As with any other charitable contribution, the client should obtain substantiation from the charity that confirms the transaction from the charity. The documentation should state that no goods or services were provided in exchange for the donation. It’s important that the client save all documentation relating to the transaction.

Reaping the QCD Tax Benefits

The QCD provides a valuable tax benefit for charitably minded clients who are unable to itemize because of the higher standard deduction post-reform. Clients who reached age 70 ½ during 2019 can take the QCD by Dec. 31— and clients whose first RMD was not due until April 1, 2019 (i.e., clients who turned age 70 ½ in 2018) — can still take a QCD for 2018 by year-end.

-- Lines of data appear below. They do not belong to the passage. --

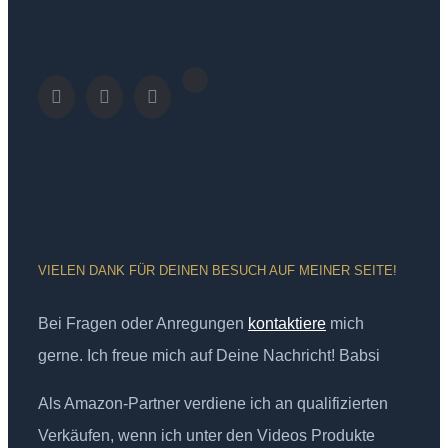
VIELEN DANK FÜR DEINEN BESUCH AUF MEINER SEITE!
Bei Fragen oder Anregungen
kontaktiere
mich
gerne. Ich freue mich auf Deine Nachricht! Babsi
Als Amazon-Partner verdiene ich an qualifizierten
Verkäufen, wenn ich unter den Videos Produkte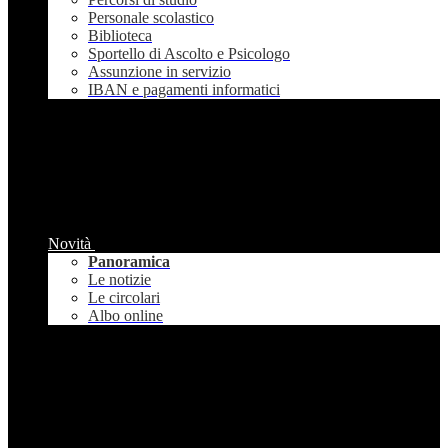
Personale scolastico
Biblioteca
Sportello di Ascolto e Psicologo
Assunzione in servizio
IBAN e pagamenti informatici
Novità
Panoramica
Le notizie
Le circolari
Albo online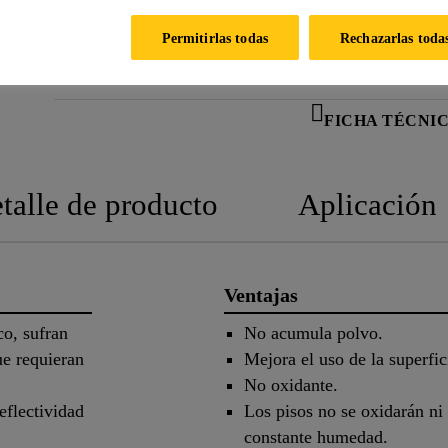
PUNTOS DE VENTA
Permitirlas todas
Rechazarlas toda
FICHA TÉCNI
talle de producto
Aplicación
Ventajas
co, sufran
No acumula polvo.
ue requieran
Mejora el uso de la superfic
No oxidante.
eflectividad
Los pisos no se oxidarán ni
constante humedad.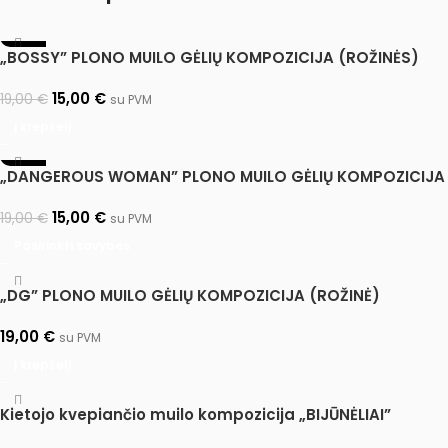
-21%
„BOSSY” PLONO MUILO GĖLIŲ KOMPOZICIJA (ROŽINĖS)
15,00
€
19,00
€
su PVM
Į krepšelį
-21%
„DANGEROUS WOMAN” PLONO MUILO GĖLIŲ KOMPOZICIJA
15,00
€
19,00
€
su PVM
Pasirinkti savybes
„DG” PLONO MUILO GĖLIŲ KOMPOZICIJA (ROŽINĖ)
19,00
€
su PVM
Į krepšelį
Kietojo kvepiančio muilo kompozicija „BIJŪNĖLIAI”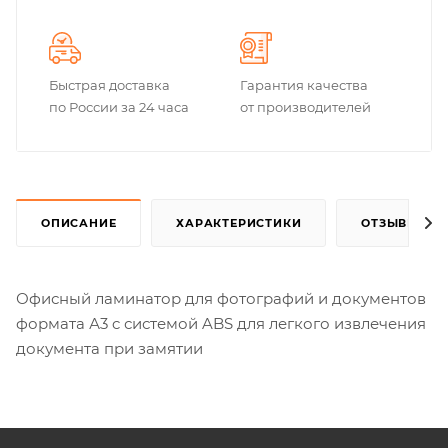
Быстрая доставка
Гарантия качества
по России за 24 часа
от производителей
ОПИСАНИЕ
ХАРАКТЕРИСТИКИ
ОТЗЫВЫ
Офисный ламинатор для фотографий и документов
формата А3 c системой ABS для легкого извлечения
документа при замятии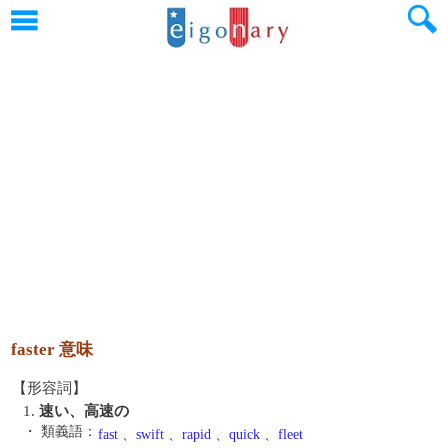
faster 意味
【形容詞】
1.
速い、高速の
・ 類義語：
fast
、
swift
、
rapid
、
quick
、
fleet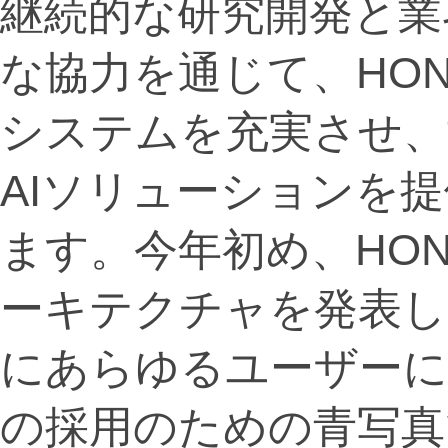
継続的な研究開発と業
な協力を通じて、HON
システムを充実させ、
AIソリューションを
ます。今年初め、HON
ーキテクチャを発表し
にあらゆるユーザーに
の採用のための青写真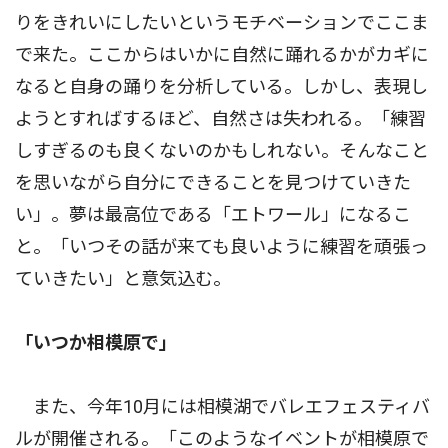
りをきれいにしたいというモチベーションでここま
で来た。ここからはいかに自然に踊れるかがカギに
なると自身の踊りを分析している。しかし、表現し
ようとすればするほど、自然さは失われる。「練習
しすぎるのも良くないのかもしれない。そんなこと
を思いながら自分にできることを見つけていきた
い」。夢は最高位である「エトワール」になるこ
と。「いつその話が来ても良いように練習を頑張っ
ていきたい」と意気込む。
「いつか相模原で」
また、今年10月には相模湖でバレエフェスティバ
ルが開催される。「このようなイベントが相模原で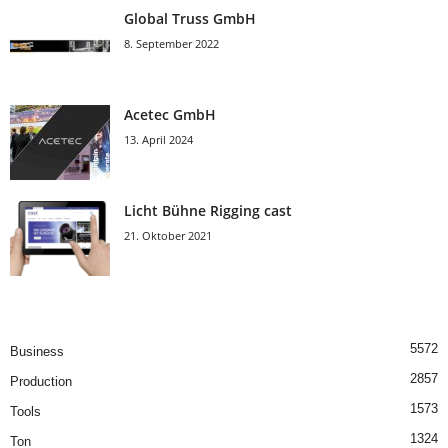
Global Truss GmbH
8. September 2022
Acetec GmbH
13. April 2024
Licht Bühne Rigging cast
21. Oktober 2021
5572
Business
2857
Production
1573
Tools
1324
Ton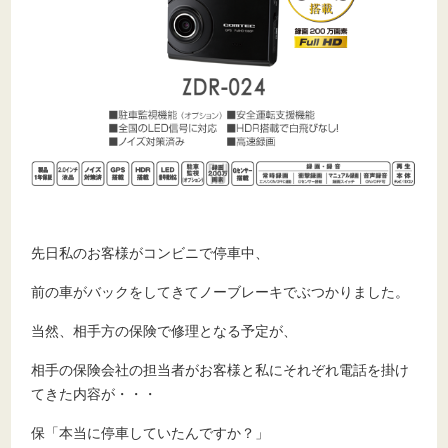
先日私のお客様がコンビニで停車中、
前の車がバックをしてきてノーブレーキでぶつかりました。
当然、相手方の保険で修理となる予定が、
相手の保険会社の担当者がお客様と私にそれぞれ電話を掛け
てきた内容が・・・
保「本当に停車していたんですか？」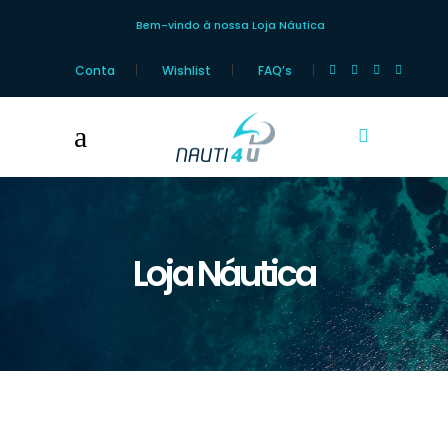
Bem-vindo à nossa Loja Náutica
Conta
Wishlist
FAQ’s
Loja Náutica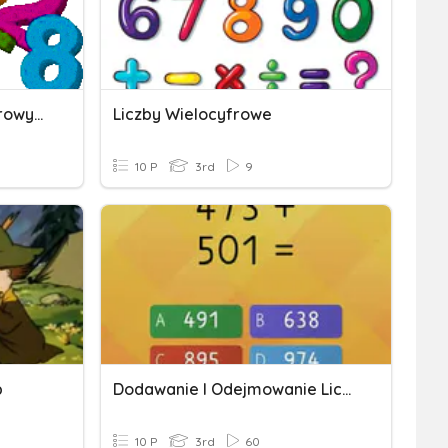
Dodawanie Liczb Trzycyfrowych.
Liczby Wielocyfrowe
10 P
3rd
9
b
Dodawanie I Odejmowanie Liczb Trzycyfrowych
10 P
3rd
60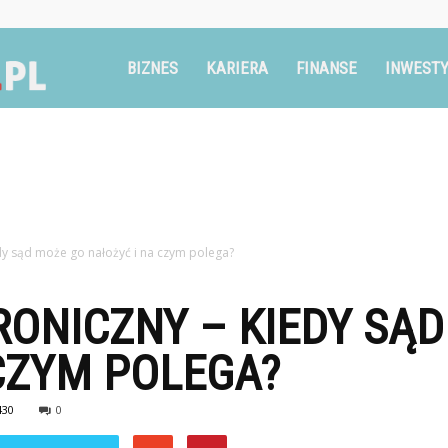
Ruszglowa.pl
BIZNES
KARIERA
FINANSE
INWESTY
dy sąd może go nałożyć i na czym polega?
ONICZNY – KIEDY SĄ
CZYM POLEGA?
430
0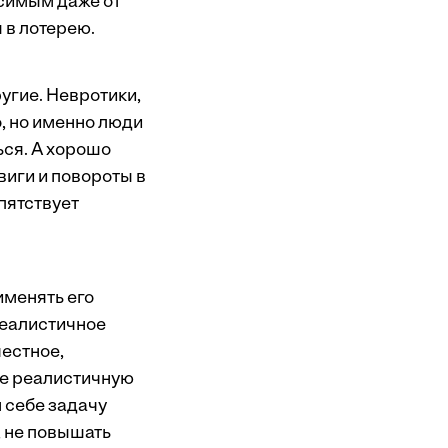
исимым даже от
 в лотерею.
угие. Невротики,
, но именно люди
ься. А хорошо
виги и повороты в
пятствует
именять его
реалистичное
честное,
же реалистичную
 себе задачу
, не повышать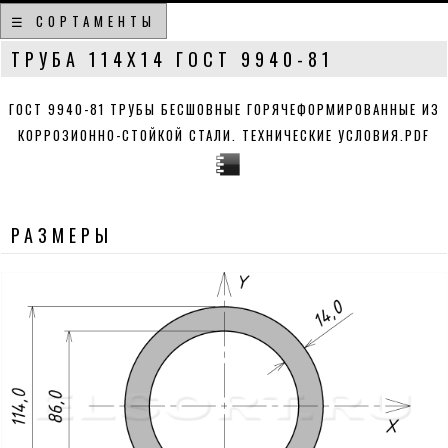
☰ СОРТАМЕНТЫ
ТРУБА 114Х14 ГОСТ 9940-81
ГОСТ 9940-81 ТРУБЫ БЕСШОВНЫЕ ГОРЯЧЕФОРМИРОВАННЫЕ ИЗ
КОРРОЗИОННО-СТОЙКОЙ СТАЛИ. ТЕХНИЧЕСКИЕ УСЛОВИЯ.PDF
РАЗМЕРЫ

While the client will not be entitled to the typical federal income tax deduction for charitable donations if the QCD strategy is used, the QCD amount is not included in the client’s income for the year — and it satisfies the client’s required minimum distribution obligations. This can help the client avoid jumping into a higher income tax bracket, which could also trigger application of higher capital gains rates and the net investment income tax, as well as higher Medicare surcharges and phaseouts of other valuable tax benefits.

Importantly, clients should remember that the amount of the QCD can exceed the amount of the client’s RMD for the year (it just cannot exceed the $100,000 cap). However, the QCD can only include taxable IRA funds (meaning that the client’s basis in the IRA, including nondeductible contributions, cannot be transferred to the charitable organization as a QCD).  When a client’s IRA contains both deductible and non-deductible contributions, the usual pro-rata rules do not apply and the QCD is simply taken from the deductible portion first.

The direct transfer element of the transaction is important for ensuring that the client receives the valuable tax benefits of QCD treatment — the amounts should be transferred directly from the IRA custodian to the charity.  The client should never receive a check directly from the IRA unless that check is made payable to the charity.

Conclusion

The QCD option provides a valuable tax benefit for clients who are required to take RMDs but don’t have enough deductions to itemize. The deadline is fast approaching, so clients with charitable giving goals should begin selecting their charitable beneficiaries now.